Arturo Béjar claims Meta is aware of the harm its platforms can cause to young people and that policies fail to address these issues.
Another Meta whistleblower has spoken out against the company’s practices, with claims that the tech giant is aware of the harm teenagers face on its platforms but has failed to act.
This whistleblower – Arturo Béjar – claims that Meta has opted to give users “placebo” tools that fail to address issues such as teenagers seeing harmful content, having their mental health impacted and receiving “unwanted sexual advances” on Instagram.
“Meta continues to publicly misrepresent the level and frequency of harm that users, especially children, experience on the platform,” Béjar said.
“It is unacceptable that a 13-year-old girl gets propositioned on social media. Unfortunately it happens all too frequently today.”
Béjar is a former director of engineering for Meta – then called Facebook – who left in 2015. Béjar said he worked to “reduce online threats” while at the company and felt the “work was going in the right direction” when he left.
Speaking to a US senate judiciary committee yesterday (7 November), Béjar said he returned to the company in 2019 as a consultant to support Instagram’s wellbeing team. He added that one reason for this decision was that his own teenage daughter suffered abuse on Instagram, including unwanted sexual advances and harassment.
“She reported these incidents to the company and it did nothing,” Béjar said.
Failure to address the issues
Béjar claims that Meta was focused on enforcing its own “narrowly-defined policies” while he was a consultant, regardless of whether these measures protected teens.
“I discovered that most of the tools for kids that I had put in place during my earlier time at Facebook had been removed,” Béjar said. “I observed new features being developed in response to public outcry, which were in reality kind of a placebo, a safety feature in name only.”
Béjar said that a survey conducted by Instagram in 2021 found that roughly 12.5pc of children aged 13 to 15 years old experienced “unwanted sexual advances in the last seven days”.
“This is unacceptable and my work shows it doesn’t need to be this way,” Béjar said. “Meta must be held accountable for their recommendations and the unwanted sexual advances that Instagram enables.
Béjar claims he sent an email to Meta CEO Mark Zuckerberg and other executives in 2021 about the risks that young people are facing. He added that Meta knows the harm that children experience on its platforms and that their actions “fail to address it”.
“Social media companies must be required to become more transparent so that parents and public can hold them accountable,” Béjar said. “Its time the public and parents understand the true level of harm enabled by these products and its time for congress to act.”
In a statement sent to AP and other news sites, Meta said that “countless people” inside and outside of Meta are working on how to keep young people safe online every day.
“Working with parents and experts, we have also introduced more than 30 tools to support teens and their families in having safe, positive experiences online,” Meta said. “All of this work continues.”
On the same day that Béjar testified before the US committee, Meta announced that it joined Lantern, a tech coalition that aims to let companies share signals about accounts and behaviors that violate their child safety policies.

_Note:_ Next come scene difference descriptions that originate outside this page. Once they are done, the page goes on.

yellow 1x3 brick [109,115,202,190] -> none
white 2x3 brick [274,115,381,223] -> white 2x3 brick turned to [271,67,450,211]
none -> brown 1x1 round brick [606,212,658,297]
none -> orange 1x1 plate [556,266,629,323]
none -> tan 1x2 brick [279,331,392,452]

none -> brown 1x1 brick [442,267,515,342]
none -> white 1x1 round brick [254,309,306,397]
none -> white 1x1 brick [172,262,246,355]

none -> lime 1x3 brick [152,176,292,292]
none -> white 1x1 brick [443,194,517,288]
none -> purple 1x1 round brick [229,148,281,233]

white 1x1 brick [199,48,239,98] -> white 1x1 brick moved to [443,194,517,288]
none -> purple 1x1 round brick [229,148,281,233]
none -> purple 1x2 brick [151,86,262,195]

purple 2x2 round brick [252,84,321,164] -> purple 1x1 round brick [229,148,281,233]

This is not the first time that concerns have been raised over the impact that Meta’s products can have on young people. In 2021, whistleblower Frances Haugen shared internal research from the company, which became known as the Facebook Files.

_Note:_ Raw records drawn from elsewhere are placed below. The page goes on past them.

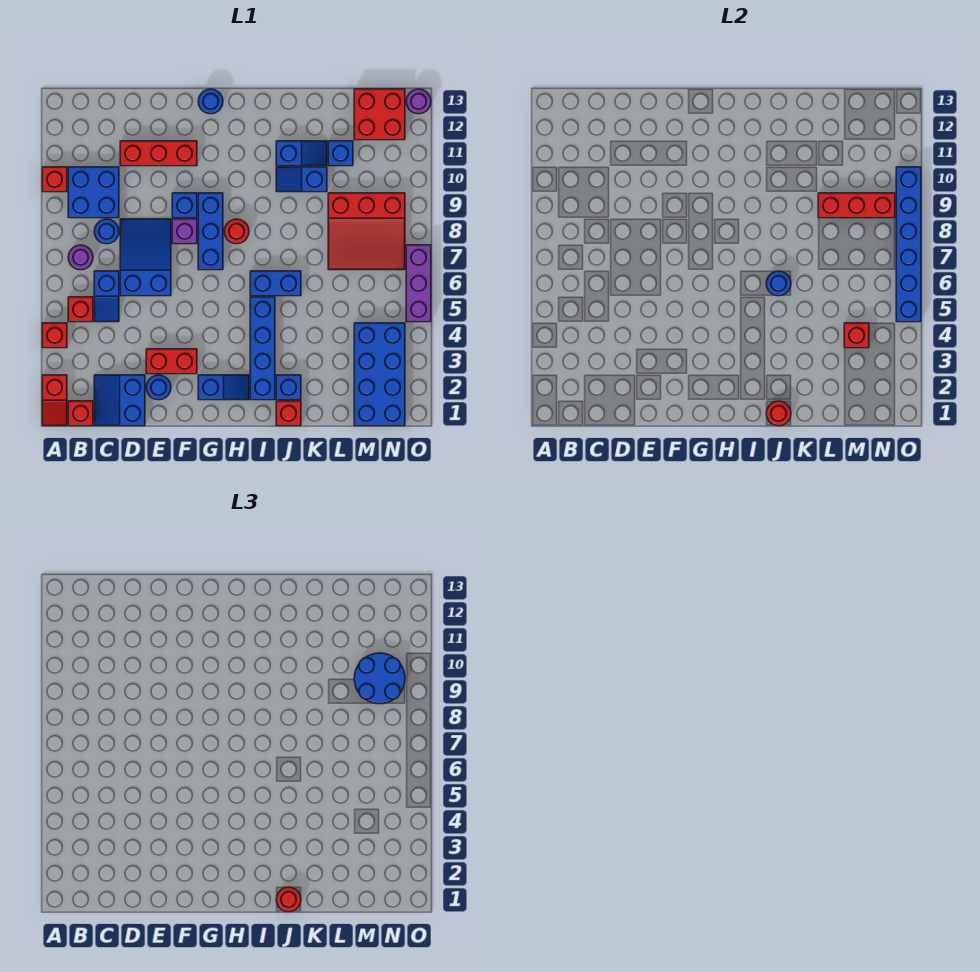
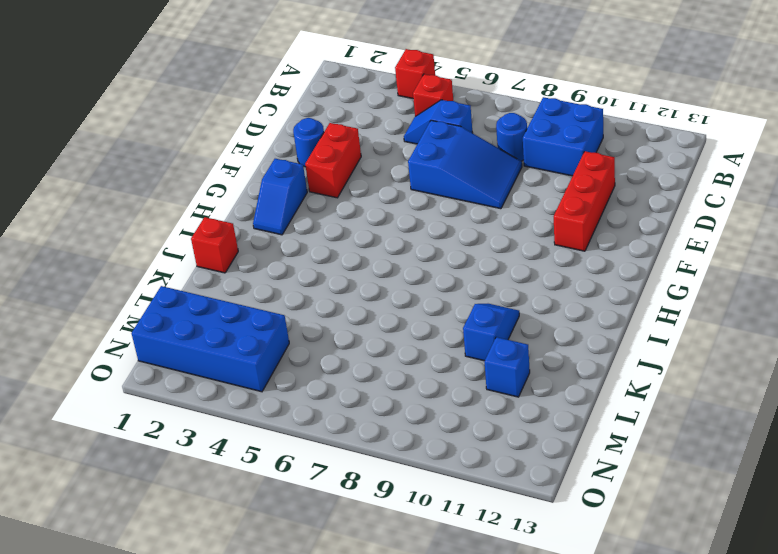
none -> red 1x2 slope [42,375,67,426]
none -> red 1x1 brick [42,167,67,192]
none -> red 1x1 brick [68,401,93,426]
none -> purple 1x1 round brick [68,245,93,270]

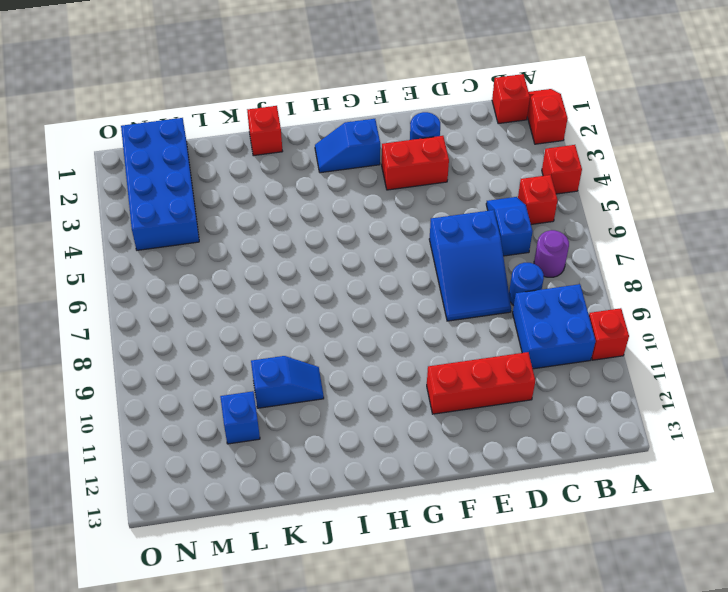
none -> blue 2x2 slope [94,375,145,426]
none -> purple 1x1 brick [172,219,197,244]
none -> blue 1x1 brick [172,193,197,218]
none -> blue 1x3 brick [198,193,223,270]

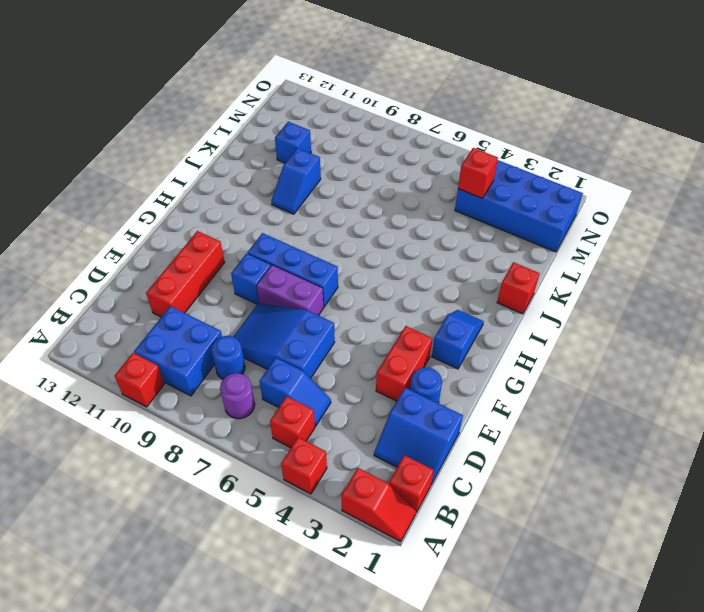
purple 1x2 brick [257,265,323,315] -> purple 1x1 brick [172,219,197,244]
none -> blue 1x1 round brick [198,89,223,114]
none -> red 1x1 round brick [224,219,249,244]
none -> blue 1x4 brick [250,297,275,400]
none -> blue 1x2 brick [250,271,301,296]

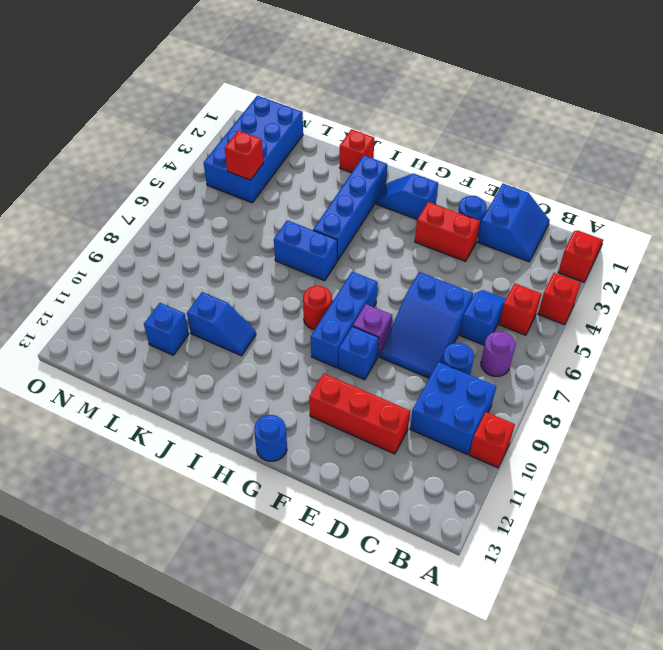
none -> red 1x1 brick [68,401,93,426]
none -> blue 1x1 brick [276,375,301,400]
none -> blue 1x2 slope [276,141,327,166]
none -> red 3x3 slope [328,193,405,270]

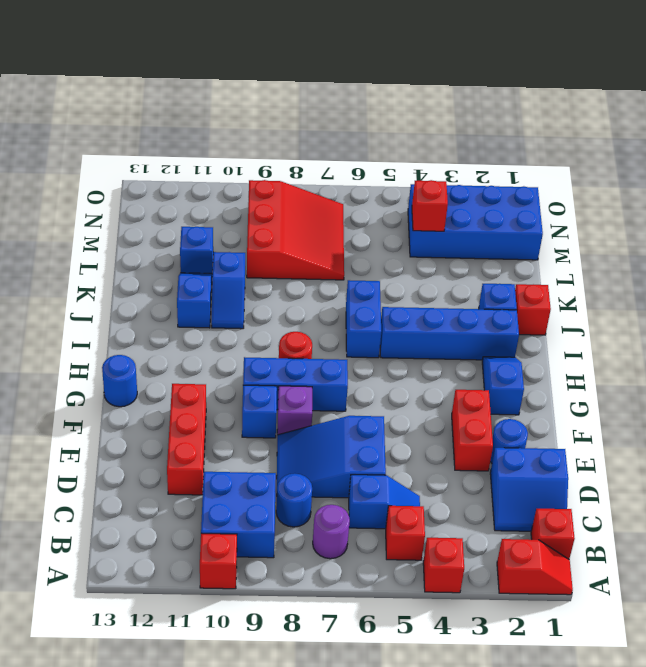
none -> red 2x2 brick [354,89,405,140]
none -> purple 1x3 brick [406,245,431,322]
none -> purple 1x1 round brick [406,89,431,114]
none -> red 1x1 round brick [766,401,791,426]

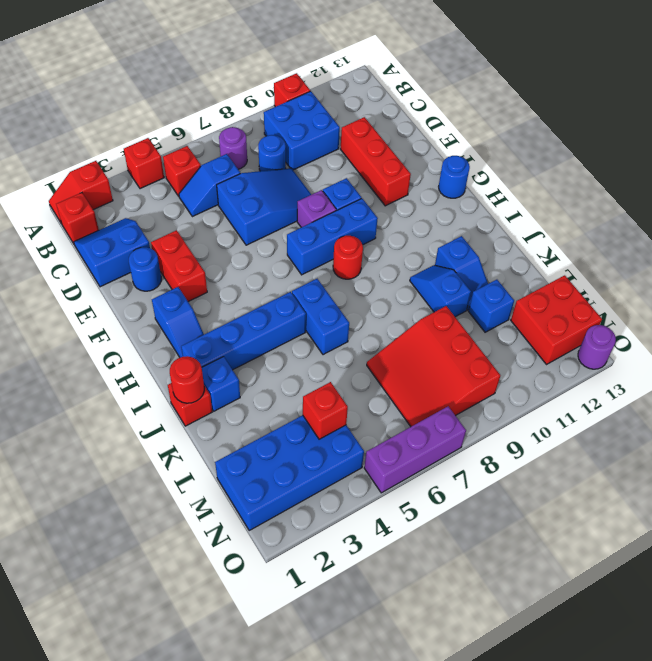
none -> blue 1x1 round brick [766,271,791,296]
none -> red 1x3 brick [818,193,895,218]
none -> blue 1x6 brick [896,167,921,322]
none -> red 1x1 round brick [276,887,301,912]

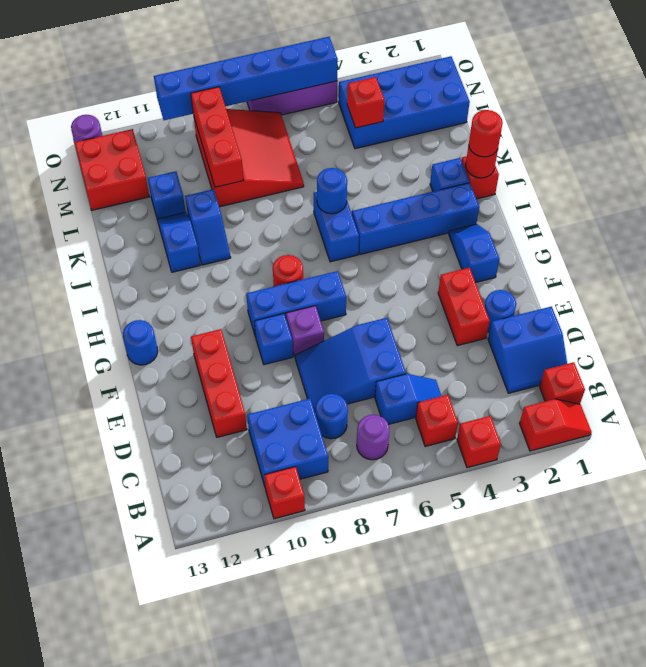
none -> blue 2x2 round brick [354,653,405,704]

One article about these files claimed that Meta had internal research that showed Instagram to be damaging to the mental health and wellbeing of teenage girls.
In June, a Stanford Internet Observatory report listed Instagram as the “primary platform” for the spreading of child sexual abuse material (CSAM) online. The report claimed Instagram recommendation algorithms “effectively advertise” CSAM content and that the site connects large paedophile networks.
At the time, a Meta spokesperson told SiliconRepublic.com that the company set up an internal task force to investigate these claims and “immediately address them”.
Last month, a coalition of 33 US attorneys general filed a federal lawsuit against Meta, accusing the tech giant of harmful actions against children and teenagers. California attorney general Rob Bonta said an investigation found that Meta has been getting young people addicted to its platforms for “corporate profits”.